Much later, Jeremiah writes for a later pilgrim people:
Thus says the Lord:
Stand at the crossroads, and look,
and ask for the ancient paths,
where the good way lies; and walk in it,
and find rest for your souls.
But Jeremiah, like Moses, finds that the people don’t listen. Instead, they have tried to make their own proud way apart from God, and that way has not been restful. Throughout the Old Testament, this is a tension. God calls the people into close relationship and the people resist. Stories of armies and arrogance, of long travels and struggles are juxtaposed with images of coming to rest: birds landing in their nests and sheep safe in their pasture. Threaded through it all, God promises the people rest: rest from enemies and agitators, from pain, want, sorrow and fear. He promises the people a place of their own, a secure sanctuary in the midst of all things. The rest he promises is Sabbath rest writ large.
Jesus echoes all of this, in his person and in his teaching. He also shows who he is. Who else but God himself could speak these promises of rest with credibility? Here in this short passage in Matthew, we have two such promises of rest. Then, sandwiched between them, we find these revealing words:
“Take my yoke upon you and learn from me; for I am gentle and humble in heart.”
That, too, is a revelation of identity.
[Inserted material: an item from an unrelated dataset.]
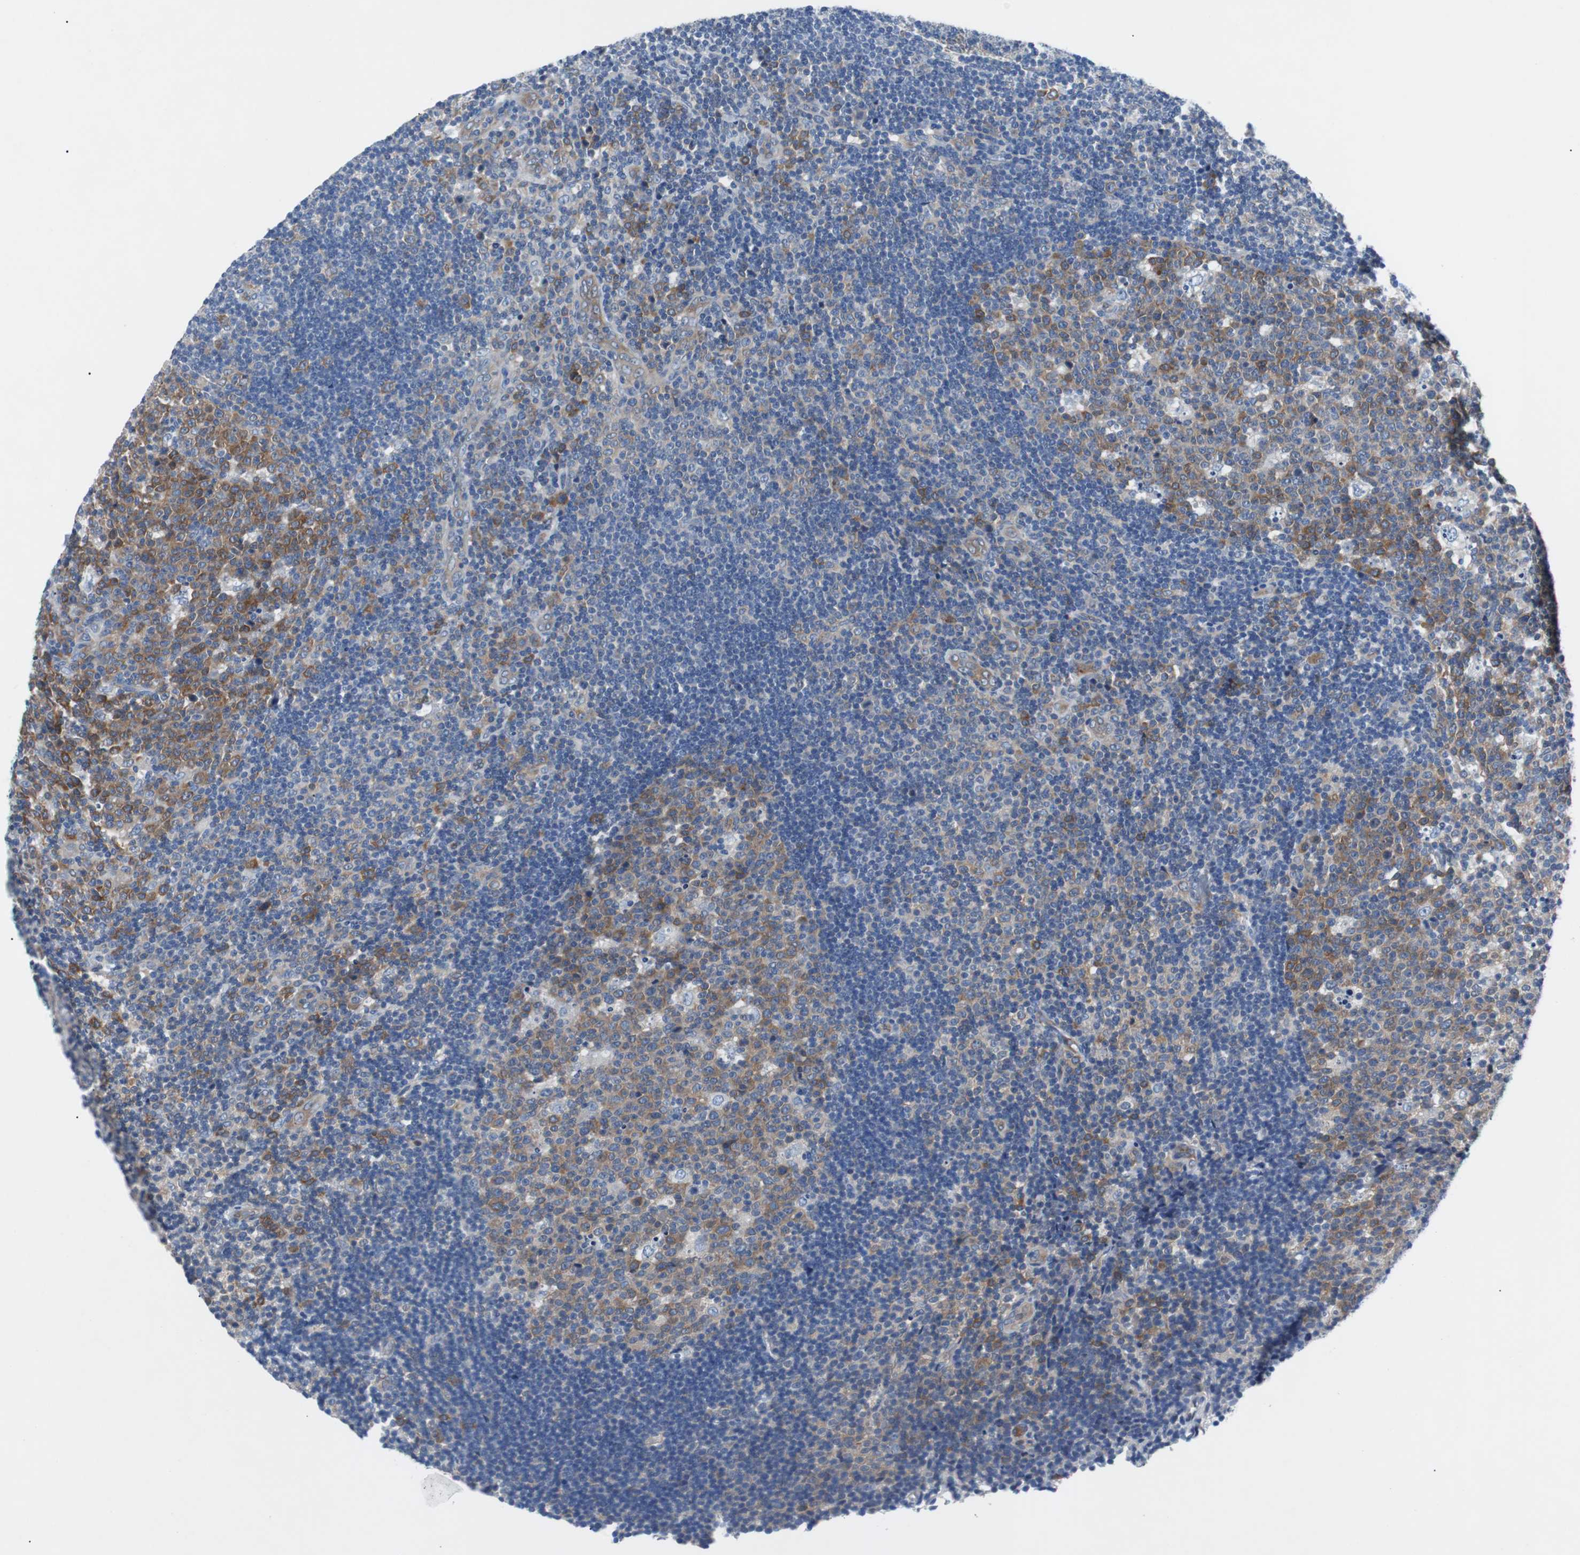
{"staining": {"intensity": "moderate", "quantity": "25%-75%", "location": "cytoplasmic/membranous"}, "tissue": "lymph node", "cell_type": "Germinal center cells", "image_type": "normal", "snomed": [{"axis": "morphology", "description": "Normal tissue, NOS"}, {"axis": "topography", "description": "Lymph node"}, {"axis": "topography", "description": "Salivary gland"}], "caption": "Germinal center cells exhibit medium levels of moderate cytoplasmic/membranous expression in about 25%-75% of cells in benign lymph node.", "gene": "EEF2K", "patient": {"sex": "male", "age": 8}}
The God who offers us rest is gentle and humble in heart. He is the accessible teacher. Not just the Almighty Creator or the Lord of Hosts, he is the paradox beside us, humble and mighty, gentle and strong.
Sit with me, walk with me, follow me and learn.
In Jesus, we see one who understands our weariness. We learn from one who walks with us. We are humble with Christ’s own humility.
I had a rather hands-on lesson in this yesterday afternoon.
Blue has been asking me to teach him how to knit. He had borrowed a kids’ knitting book from the library, hoping to knit himself a backpack, but we settled on a simple scarf for his toy monkey. We sat sideways together on the sofa, with Blue in front and me behind, my arms around him so that we could both hold the knitting needles and see everything from the same side.
He held the needles tightly and tried to remember which way to wrap the wool. I tried to give him space to take control, to make mistakes. I tried to make myself calm when all the stitches fell off so that he, too, could be calm. Learning anything requires humility. And gentleness. And repetition.
Teaching Blue, watching his hands and working to keep us both patient, I remembered my own mum’s hands and words as she taught me how to knit. She told me that when I’d really got the hang of it, I could relax and everything would be looser and easier. She told me that I would make beautiful things.
Maybe discipleship is like this, too.
We work together, trying not to hold on too tightly. We keep each other calm and gentle. Despite the work of learning. Despite the tensions we carry. Despite the weariness of any road. We can relax and find beauty around us. Our teacher is beside us, among us, gentle and humble, too, and because he is there, we can be at rest.